__INPUT__:
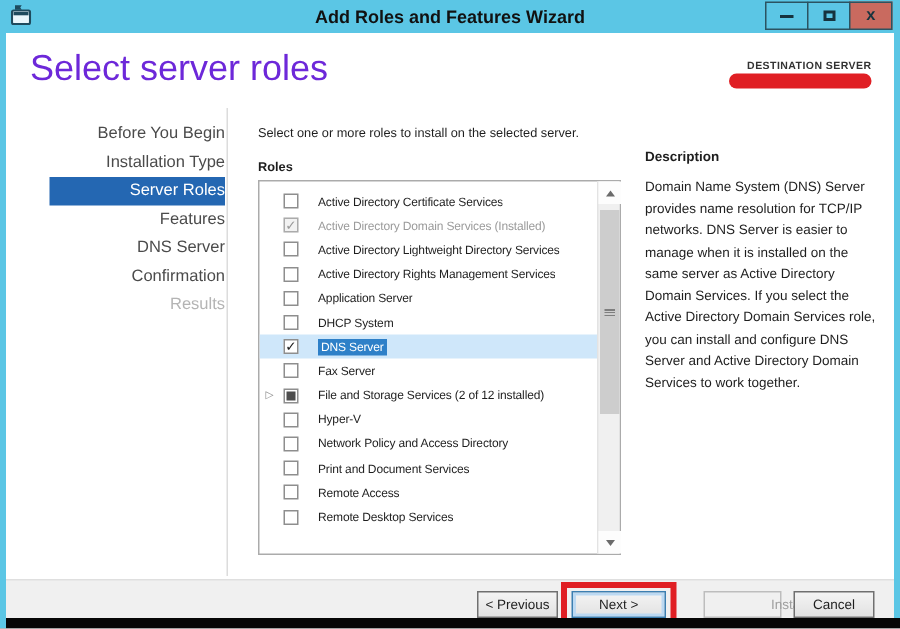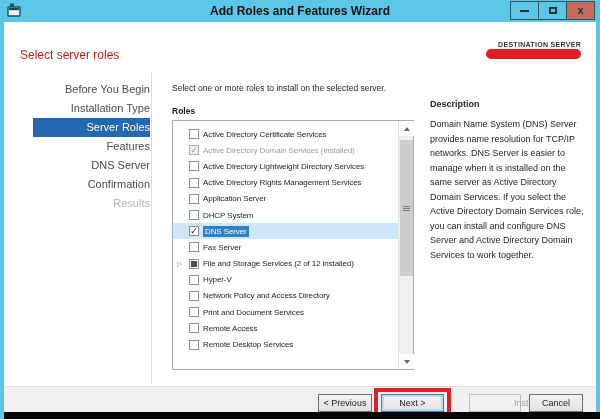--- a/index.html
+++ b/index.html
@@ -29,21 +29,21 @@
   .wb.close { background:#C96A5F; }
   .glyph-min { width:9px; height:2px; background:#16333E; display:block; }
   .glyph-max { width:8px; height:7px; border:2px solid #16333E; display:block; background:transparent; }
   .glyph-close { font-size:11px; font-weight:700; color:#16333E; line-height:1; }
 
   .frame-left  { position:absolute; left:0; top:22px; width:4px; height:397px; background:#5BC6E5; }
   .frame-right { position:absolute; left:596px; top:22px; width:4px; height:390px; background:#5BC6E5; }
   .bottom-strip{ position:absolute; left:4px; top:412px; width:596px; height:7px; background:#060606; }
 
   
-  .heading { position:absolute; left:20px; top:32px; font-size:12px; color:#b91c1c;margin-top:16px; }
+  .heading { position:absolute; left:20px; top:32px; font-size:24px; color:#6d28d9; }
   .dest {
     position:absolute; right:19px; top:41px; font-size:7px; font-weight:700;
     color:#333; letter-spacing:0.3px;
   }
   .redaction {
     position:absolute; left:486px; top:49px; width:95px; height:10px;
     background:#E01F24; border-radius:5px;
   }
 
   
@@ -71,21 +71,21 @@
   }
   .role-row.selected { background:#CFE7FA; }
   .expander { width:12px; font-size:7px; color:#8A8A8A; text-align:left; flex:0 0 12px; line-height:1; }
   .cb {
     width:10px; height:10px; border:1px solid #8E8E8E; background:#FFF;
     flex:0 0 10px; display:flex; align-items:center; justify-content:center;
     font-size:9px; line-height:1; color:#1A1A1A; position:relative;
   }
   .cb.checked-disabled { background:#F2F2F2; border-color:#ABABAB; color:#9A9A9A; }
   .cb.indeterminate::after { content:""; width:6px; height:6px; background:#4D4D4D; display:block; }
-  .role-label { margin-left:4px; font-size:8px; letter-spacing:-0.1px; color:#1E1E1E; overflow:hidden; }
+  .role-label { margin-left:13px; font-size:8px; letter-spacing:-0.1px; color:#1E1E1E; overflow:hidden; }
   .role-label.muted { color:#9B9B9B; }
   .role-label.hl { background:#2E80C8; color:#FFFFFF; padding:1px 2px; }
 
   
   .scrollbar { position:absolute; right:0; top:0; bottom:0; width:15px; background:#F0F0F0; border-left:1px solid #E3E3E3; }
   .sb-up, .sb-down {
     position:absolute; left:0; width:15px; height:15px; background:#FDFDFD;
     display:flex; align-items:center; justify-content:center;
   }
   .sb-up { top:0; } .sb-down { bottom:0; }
* * *
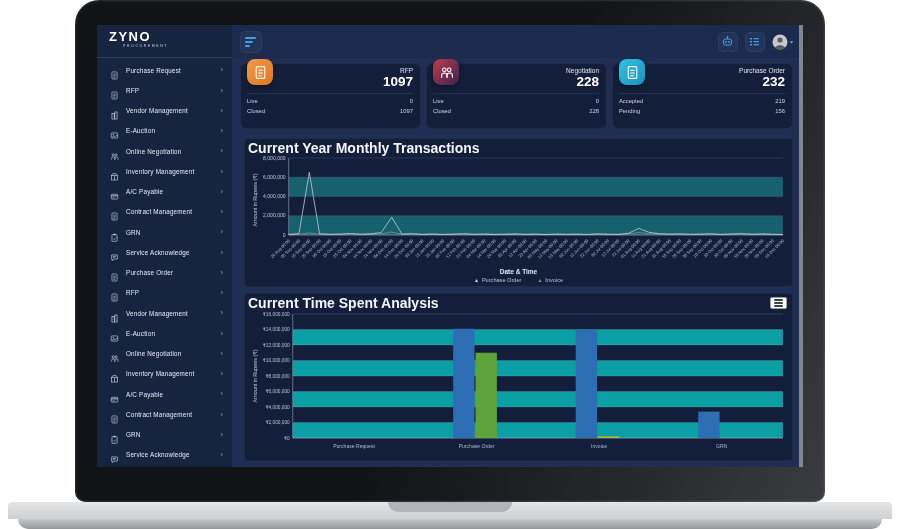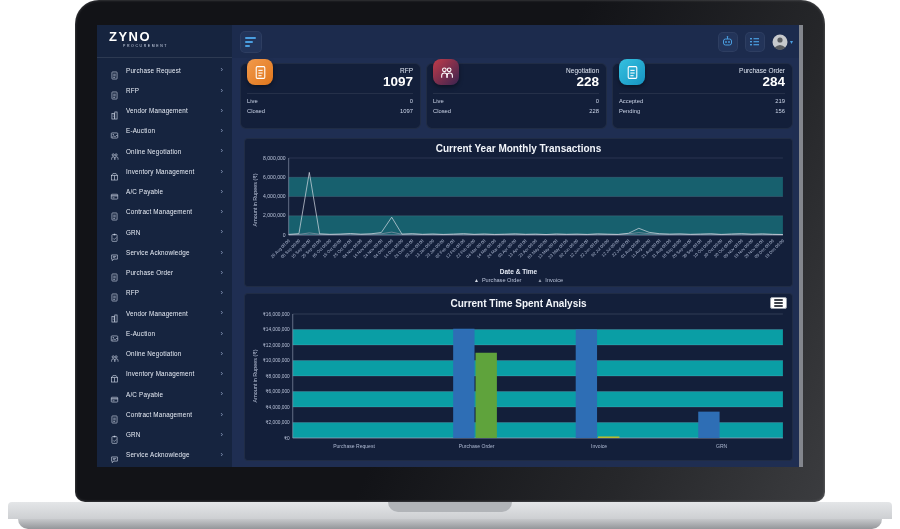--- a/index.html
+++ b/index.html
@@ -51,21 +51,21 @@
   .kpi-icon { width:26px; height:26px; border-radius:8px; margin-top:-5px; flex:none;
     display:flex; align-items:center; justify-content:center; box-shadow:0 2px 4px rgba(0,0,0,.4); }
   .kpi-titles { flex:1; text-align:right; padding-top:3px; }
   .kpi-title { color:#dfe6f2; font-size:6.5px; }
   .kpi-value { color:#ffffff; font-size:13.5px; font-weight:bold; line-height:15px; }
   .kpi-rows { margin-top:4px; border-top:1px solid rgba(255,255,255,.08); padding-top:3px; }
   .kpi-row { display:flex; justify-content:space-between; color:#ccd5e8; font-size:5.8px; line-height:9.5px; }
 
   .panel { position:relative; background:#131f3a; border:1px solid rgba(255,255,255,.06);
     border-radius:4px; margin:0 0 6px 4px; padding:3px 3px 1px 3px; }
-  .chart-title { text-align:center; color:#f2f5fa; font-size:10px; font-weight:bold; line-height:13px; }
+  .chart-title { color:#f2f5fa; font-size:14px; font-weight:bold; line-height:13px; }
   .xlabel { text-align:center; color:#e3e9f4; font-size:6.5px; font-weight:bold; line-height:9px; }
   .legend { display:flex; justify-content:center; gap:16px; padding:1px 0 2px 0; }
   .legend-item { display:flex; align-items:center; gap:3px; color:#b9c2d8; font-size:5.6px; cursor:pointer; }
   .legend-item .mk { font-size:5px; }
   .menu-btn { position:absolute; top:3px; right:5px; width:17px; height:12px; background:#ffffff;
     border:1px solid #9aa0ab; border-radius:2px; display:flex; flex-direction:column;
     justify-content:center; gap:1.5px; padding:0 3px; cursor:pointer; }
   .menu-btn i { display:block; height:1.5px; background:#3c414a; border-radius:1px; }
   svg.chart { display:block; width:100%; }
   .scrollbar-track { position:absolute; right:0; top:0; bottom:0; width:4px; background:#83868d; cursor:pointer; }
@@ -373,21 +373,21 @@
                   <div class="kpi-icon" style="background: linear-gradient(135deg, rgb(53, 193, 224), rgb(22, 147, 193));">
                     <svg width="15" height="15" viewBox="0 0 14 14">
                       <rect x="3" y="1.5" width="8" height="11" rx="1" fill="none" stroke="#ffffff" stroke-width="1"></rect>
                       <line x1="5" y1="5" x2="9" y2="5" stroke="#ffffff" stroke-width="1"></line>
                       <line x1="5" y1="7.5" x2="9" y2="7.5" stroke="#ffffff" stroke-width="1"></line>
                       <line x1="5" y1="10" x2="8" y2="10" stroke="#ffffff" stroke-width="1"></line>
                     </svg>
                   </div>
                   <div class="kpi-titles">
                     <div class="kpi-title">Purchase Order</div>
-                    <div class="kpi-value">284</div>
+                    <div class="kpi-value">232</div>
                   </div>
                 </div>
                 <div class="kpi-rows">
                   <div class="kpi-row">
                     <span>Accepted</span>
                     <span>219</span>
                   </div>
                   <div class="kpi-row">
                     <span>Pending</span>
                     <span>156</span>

__WHAT IS EXPECTED__: Count how many of the lines in the material include the word "align", and state that number without anything else.

__ANSWER TO THE EXERCISE__: 8